── Data entries

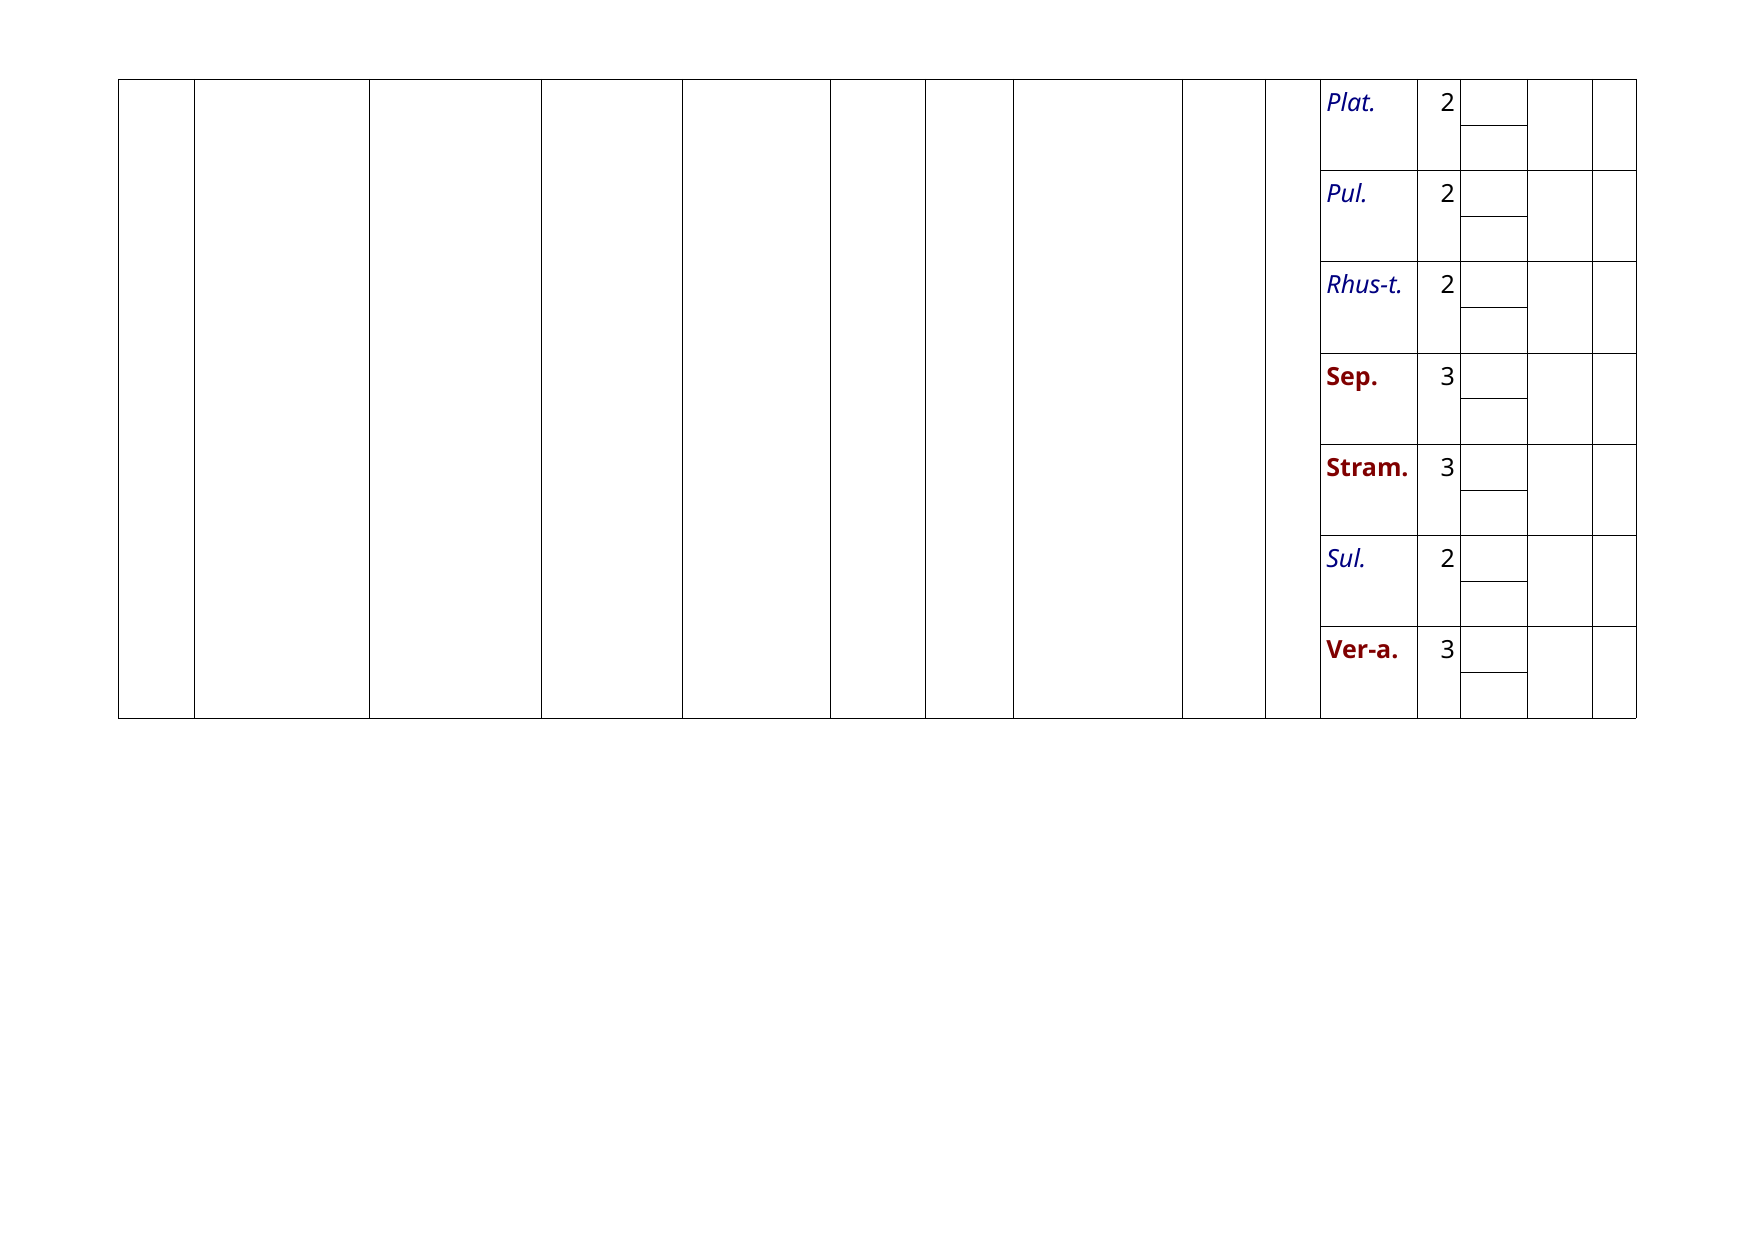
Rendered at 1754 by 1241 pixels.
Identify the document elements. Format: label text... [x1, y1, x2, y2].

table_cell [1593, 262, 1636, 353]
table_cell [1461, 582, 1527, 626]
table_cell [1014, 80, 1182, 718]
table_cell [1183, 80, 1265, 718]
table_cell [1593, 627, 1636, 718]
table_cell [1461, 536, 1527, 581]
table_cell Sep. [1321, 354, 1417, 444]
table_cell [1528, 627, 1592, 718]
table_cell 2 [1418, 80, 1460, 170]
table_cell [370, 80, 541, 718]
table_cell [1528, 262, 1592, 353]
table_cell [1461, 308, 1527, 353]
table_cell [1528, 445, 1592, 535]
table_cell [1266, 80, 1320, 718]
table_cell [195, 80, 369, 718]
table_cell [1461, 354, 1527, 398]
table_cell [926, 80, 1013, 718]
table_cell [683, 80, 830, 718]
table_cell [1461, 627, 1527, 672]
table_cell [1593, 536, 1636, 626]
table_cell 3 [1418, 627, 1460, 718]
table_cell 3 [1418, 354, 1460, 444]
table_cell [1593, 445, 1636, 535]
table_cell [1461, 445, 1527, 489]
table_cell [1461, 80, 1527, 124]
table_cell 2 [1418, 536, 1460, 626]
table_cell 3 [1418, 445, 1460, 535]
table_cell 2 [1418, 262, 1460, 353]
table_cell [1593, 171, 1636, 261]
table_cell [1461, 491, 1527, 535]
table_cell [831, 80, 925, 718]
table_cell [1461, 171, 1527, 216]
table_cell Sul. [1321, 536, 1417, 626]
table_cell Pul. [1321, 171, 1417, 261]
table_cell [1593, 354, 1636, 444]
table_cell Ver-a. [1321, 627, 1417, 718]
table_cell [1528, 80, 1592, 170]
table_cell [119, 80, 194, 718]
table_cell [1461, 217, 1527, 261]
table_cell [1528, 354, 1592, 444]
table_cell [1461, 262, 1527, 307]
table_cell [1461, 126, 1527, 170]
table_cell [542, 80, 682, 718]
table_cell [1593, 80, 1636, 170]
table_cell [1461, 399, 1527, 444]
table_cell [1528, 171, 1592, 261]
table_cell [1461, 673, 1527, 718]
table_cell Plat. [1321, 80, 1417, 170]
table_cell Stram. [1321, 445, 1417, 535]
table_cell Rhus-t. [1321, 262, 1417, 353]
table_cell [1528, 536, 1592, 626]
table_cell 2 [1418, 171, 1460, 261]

────
── Data entries

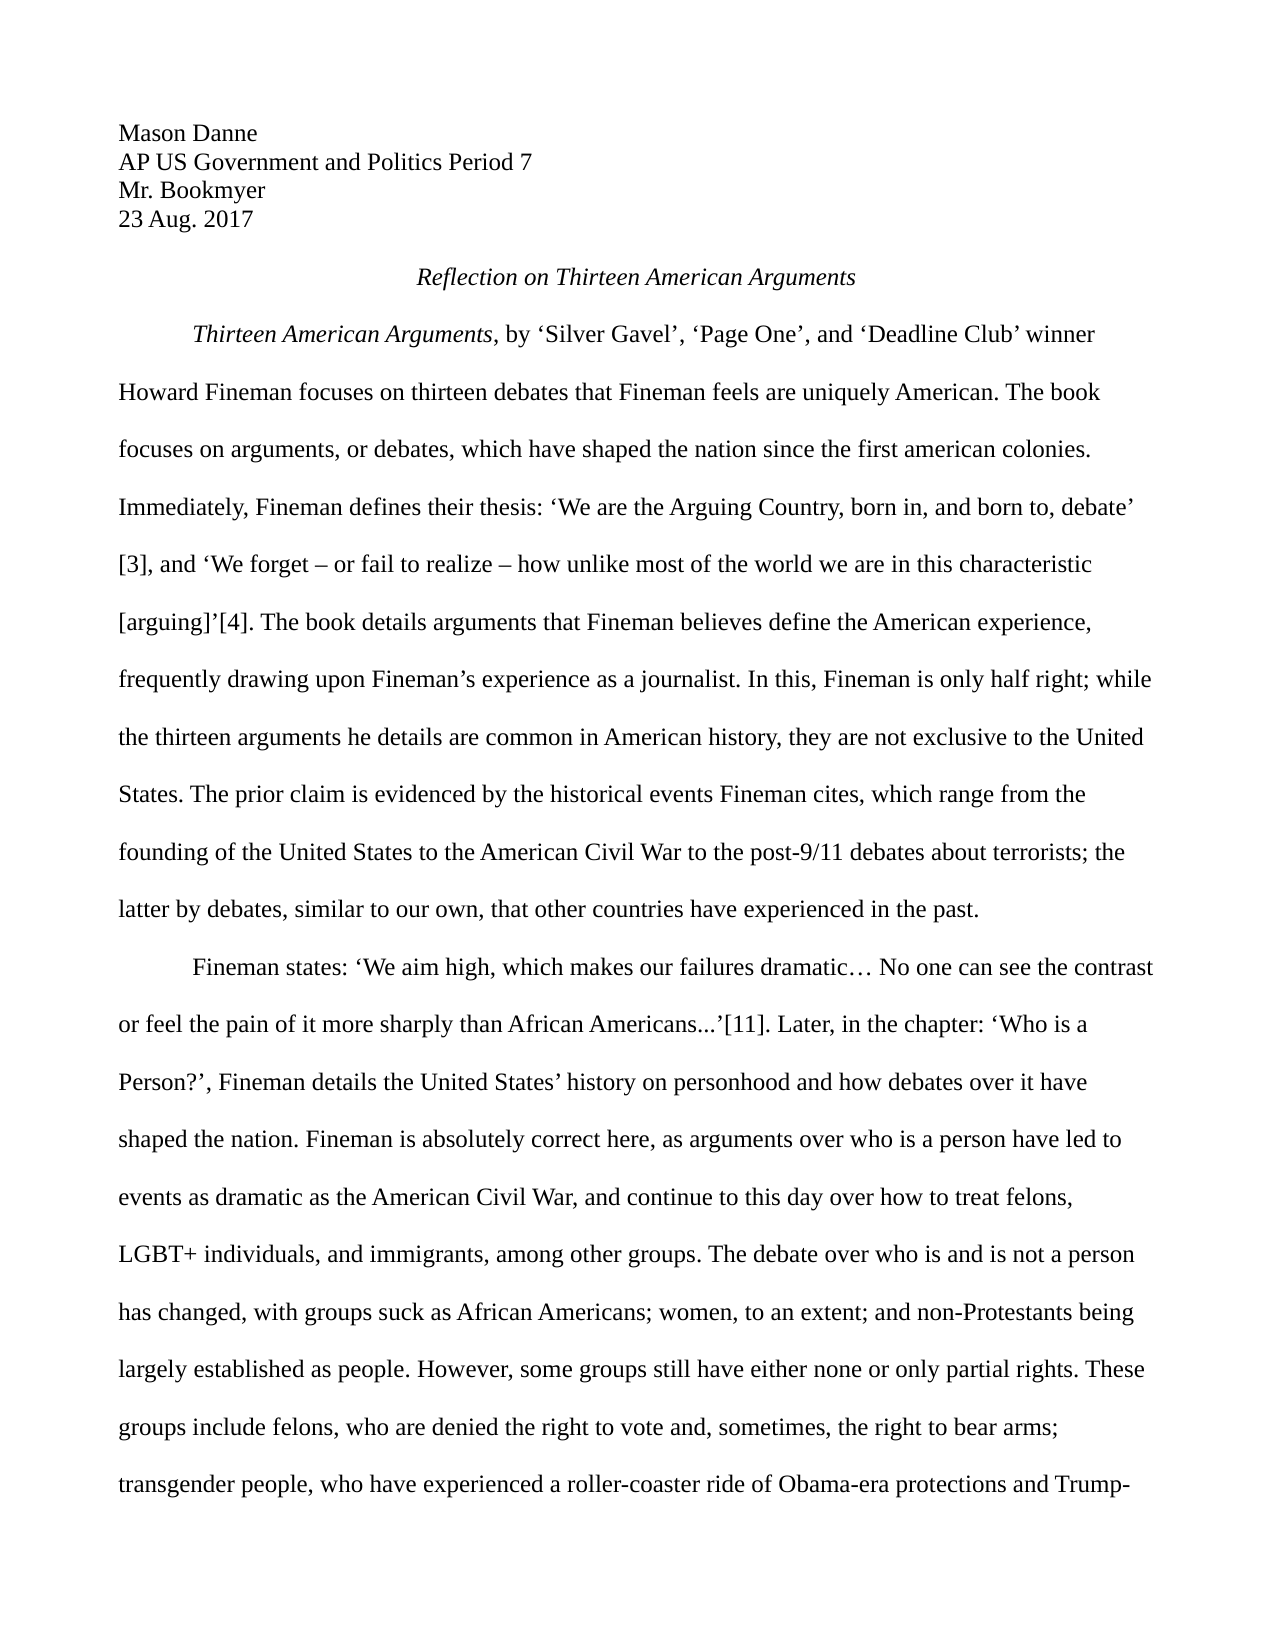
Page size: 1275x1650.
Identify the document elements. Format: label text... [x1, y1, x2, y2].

────
── Data entries

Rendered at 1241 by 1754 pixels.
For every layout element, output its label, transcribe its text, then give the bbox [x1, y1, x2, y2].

────

● **Task directions**:
Turn the lines of the first listing, starting with the line containing "Rendered at 1754 by 1241 pixels." and running through the line containing "table_cell [195, 80, 369, 718]", into a numbered list, leaving out any blank lines.

● **Answer to the problem**:
1. Rendered at 1754 by 1241 pixels.
2. Identify the document elements. Format: label text... [x1, y1, x2, y2].
3. table_cell [1593, 262, 1636, 353]
4. table_cell [1461, 582, 1527, 626]
5. table_cell [1014, 80, 1182, 718]
6. table_cell [1183, 80, 1265, 718]
7. table_cell [1593, 627, 1636, 718]
8. table_cell [1461, 536, 1527, 581]
9. table_cell Sep. [1321, 354, 1417, 444]
10. table_cell [1528, 627, 1592, 718]
11. table_cell 2 [1418, 80, 1460, 170]
12. table_cell [370, 80, 541, 718]
13. table_cell [1528, 262, 1592, 353]
14. table_cell [1461, 308, 1527, 353]
15. table_cell [1528, 445, 1592, 535]
16. table_cell [1266, 80, 1320, 718]
17. table_cell [195, 80, 369, 718]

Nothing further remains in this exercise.